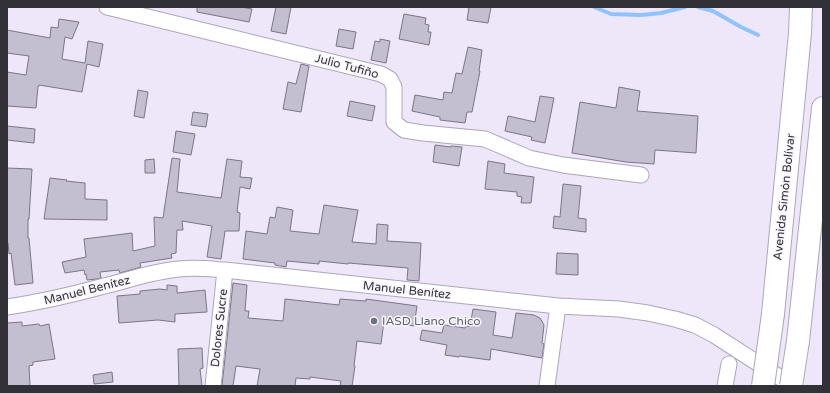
<svg xmlns="http://www.w3.org/2000/svg" width="830" height="393" font-family="'Varela Round',sans-serif">
  <style>
    .lines { fill: none; stroke-linecap: round; stroke-linejoin: round }
    .stream { stroke: #90c3fc; stroke-width: 4 }
    .building { fill: #c4bed1; stroke: #7b7586 }
    .minor-casing { stroke: #ada6b9; stroke-width: 17 }
    .highway-casing { stroke: #ada6b9; stroke-width: 24 }
    .minor { stroke: #fff; stroke-width: 15 }
    .highway { stroke: #fff; stroke-width: 22 }
    .highway-bridge-casing { stroke: #ada6b9; stroke-width: 24; stroke-linecap: butt }
    .highway-bridge { stroke: #fff; stroke-width: 22 }
    .worship-dot { fill: #6b7280; stroke: #f9f6fe; stroke-width: 1.5 }
    .labels { text-anchor: middle; dominant-baseline: central; stroke-width: 3; stroke-linejoin: round; paint-order: stroke }
    .street-label { font-size: 12px; fill: #333138; stroke: #f9f6fe }
    .worship-label { font-size: 12px; fill: #5b616d; stroke: #f9f6fe; text-anchor: start }
  </style>
  <rect width="100%" height="100%" fill="#eee7fa"/>
  <g class="lines">
    <path class="stream" d="M 594,7 L 611,14 L 641,15 L 661,13 L 685,7
      M 698,7 L 713,11 L 741,27 L 758,35"/>
  </g>
  <path class="building" d="M 197,7 L 241,7 L 252,9 L 249,22 L 197,12 Z
    M 276,7 L 291,7 L 286,34 L 271,31 Z
    M 469,7 L 491,7 L 488,23 L 467,20 Z
    M 404,14 L 426,18 L 425,24 L 429,25 L 428,32 L 431,32 L 429,45 L 399,39 Z
    M 59,19 L 79,22 L 72,39 L 65,37 L 62,59 L 85,63 L 88,41 L 103,44 L 99,67 L 87,64 L 82,92 L 39,85 L 39,86 L 38,86 L 36,108 L 7,106 L 7,72 L 26,75 L 29,56 L 7,53 L 7,30 L 50,38 L 51,27 L 58,28 Z
    M 339,29 L 356,32 L 353,49 L 336,46 Z
    M 380,39 L 390,41 L 386,63 L 371,60 L 375,41 L 380,42 Z
    M 468,47 L 482,50 L 479,71 L 480,71 L 472,112 L 467,112 L 465,123 L 440,120 L 440,117 L 412,111 L 415,95 L 443,100 L 444,92 L 452,93 L 456,73 L 462,74 Z
    M 301,64 L 309,66 L 301,112 L 283,109 L 288,82 L 296,84 Z
    M 619,87 L 640,91 L 637,111 L 698,116 L 696,153 L 655,150 L 654,164 L 626,162 L 572,153 L 580,102 L 616,108 Z
    M 138,90 L 148,92 L 144,118 L 134,116 Z
    M 540,96 L 554,98 L 545,143 L 531,140 L 532,137 L 505,131 L 508,116 L 535,122 Z
    M 350,101 L 375,106 L 372,121 L 347,116 Z
    M 193,112 L 208,114 L 206,127 L 191,125 Z
    M 7,126 L 35,129 L 34,143 L 7,140 Z
    M 176,131 L 195,134 L 191,155 L 173,152 Z
    M 435,145 L 451,147 L 451,146 L 462,147 L 459,166 L 433,162 Z
    M 172,158 L 180,159 L 177,192 L 221,198 L 227,159 L 242,161 L 240,177 L 252,178 L 250,189 L 240,187 L 237,212 L 240,213 L 239,231 L 225,231 L 221,259 L 207,257 L 212,226 L 182,221 L 183,230 L 177,230 L 176,253 L 171,254 L 172,258 L 140,263 L 141,267 L 120,273 L 119,270 L 100,272 L 101,278 L 97,279 L 87,280 L 86,274 L 85,275 L 84,270 L 65,273 L 62,262 L 86,257 L 84,239 L 132,233 L 133,251 L 155,246 L 154,217 L 163,218 Z
    M 154,159 L 155,173 L 145,173 L 145,160 Z
    M 488,161 L 505,164 L 504,173 L 534,177 L 531,203 L 521,203 L 522,197 L 517,196 L 517,192 L 485,189 Z
    M 7,168 L 32,169 L 29,219 L 28,219 L 28,238 L 29,238 L 33,283 L 15,285 L 11,253 L 9,254 L 8,243 L 7,244 Z
    M 50,178 L 67,180 L 66,181 L 85,183 L 85,199 L 107,200 L 107,220 L 44,219 Z
    M 563,184 L 581,186 L 578,218 L 586,219 L 586,232 L 553,228 L 554,216 L 560,217 Z
    M 324,205 L 358,210 L 352,242 L 376,244 L 377,224 L 388,225 L 387,241 L 421,243 L 419,281 L 407,280 L 408,268 L 348,263 L 348,264 L 319,261 L 319,264 L 287,261 L 286,267 L 275,265 L 275,263 L 243,259 L 246,231 L 267,234 L 270,217 L 275,218 L 277,207 L 293,210 L 290,231 L 319,234 Z
    M 557,253 L 578,254 L 578,275 L 556,274 Z
    M 233,283 L 247,285 L 245,311 L 249,311 L 248,318 L 283,321 L 285,299 L 339,305 L 340,299 L 366,301 L 366,299 L 417,306 L 414,326 L 384,321 L 381,344 L 357,341 L 354,366 L 355,366 L 352,386 L 340,386 L 341,381 L 310,377 L 310,379 L 296,378 L 295,386 L 257,386 L 260,369 L 236,366 L 233,386 L 222,386 Z
    M 167,285 L 177,286 L 177,293 L 205,290 L 207,312 L 175,314 L 175,322 L 158,320 L 119,323 L 117,296 L 140,294 L 140,291 L 160,289 L 167,290 Z
    M 473,309 L 496,312 L 493,335 L 512,338 L 516,313 L 534,315 L 540,318 L 544,325 L 542,343 L 544,344 L 542,358 L 491,349 L 490,360 L 459,356 L 459,357 L 445,355 L 447,345 L 420,340 L 422,330 L 442,333 L 444,325 L 465,328 L 466,326 L 470,326 Z
    M 22,322 L 22,326 L 39,324 L 40,326 L 49,324 L 55,359 L 33,362 L 33,365 L 29,366 L 30,386 L 7,386 L 7,323 Z
    M 202,348 L 203,368 L 200,369 L 202,386 L 179,386 L 178,349 Z
    M 112,372 L 113,382 L 94,384 L 93,375 Z"/>
  <g class="lines">
    <defs>
      <path id="minor" d="M 107,7 L 381,74 L 390,79 L 394,87 L 394,122 L 404,130 L 423,133 L 485,139 L 529,158 L 563,165 L 641,175
        M 7,307 C 41,302 75,294 108,285 C 132,279 155,271 179,269 C 194,267 210,269 225,270 L 558,306 L 619,309 L 648,313 L 675,319 L 695,325 L 714,335 L 793,386
        M 213,386 L 225,270
        M 547,386 L 558,306
        M 725,386 L 729,364"/>
      <path id="highway" d="M 773,314 L 800,33 L 801,7
        M 798,341 L 823,108"/>
    </defs>
    <use href="#minor" class="minor-casing"/>
    <use href="#highway" class="highway-casing"/>
    <use href="#minor" class="minor"/>
    <use href="#highway" class="highway"/>
    <defs>
      <path id="highway-bridge" d="M 763,386 L 773,314
        M 791,386 L 798,341"/>
    </defs>
    <use href="#highway-bridge" class="highway-bridge-casing"/>
    <use href="#highway-bridge" class="highway-bridge"/>
  </g>
  <circle class="worship-dot" cx="374" cy="321" r="4"/>
  <g class="labels">
    <g class="street-label">
      <text transform="translate(347 66) rotate(15)">Julio Tufiño</text>
      <text transform="translate(784 197) rotate(-84)">Avenida Simón Bolívar</text>
      <text transform="translate(87 290) rotate(-14)">Manuel Benítez</text>
      <text transform="translate(407 290) rotate(6)">Manuel Benítez</text>
      <text transform="translate(219 328) rotate(-84)">Dolores Sucre</text>
    </g>
    <g class="worship-label">
      <text x="382" y="321">IASD Llano Chico</text>
    </g>
  </g>
  <rect width="830" height="393" fill="none" stroke="#333138" stroke-width="16"/>
</svg>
______________________________
TASK PROMPT:
The lines you need are those holding the word "Benítez"; copy each of them from the material above.

OUTPUT OF THE TASK:
      <text transform="translate(87 290) rotate(-14)">Manuel Benítez</text>
      <text transform="translate(407 290) rotate(6)">Manuel Benítez</text>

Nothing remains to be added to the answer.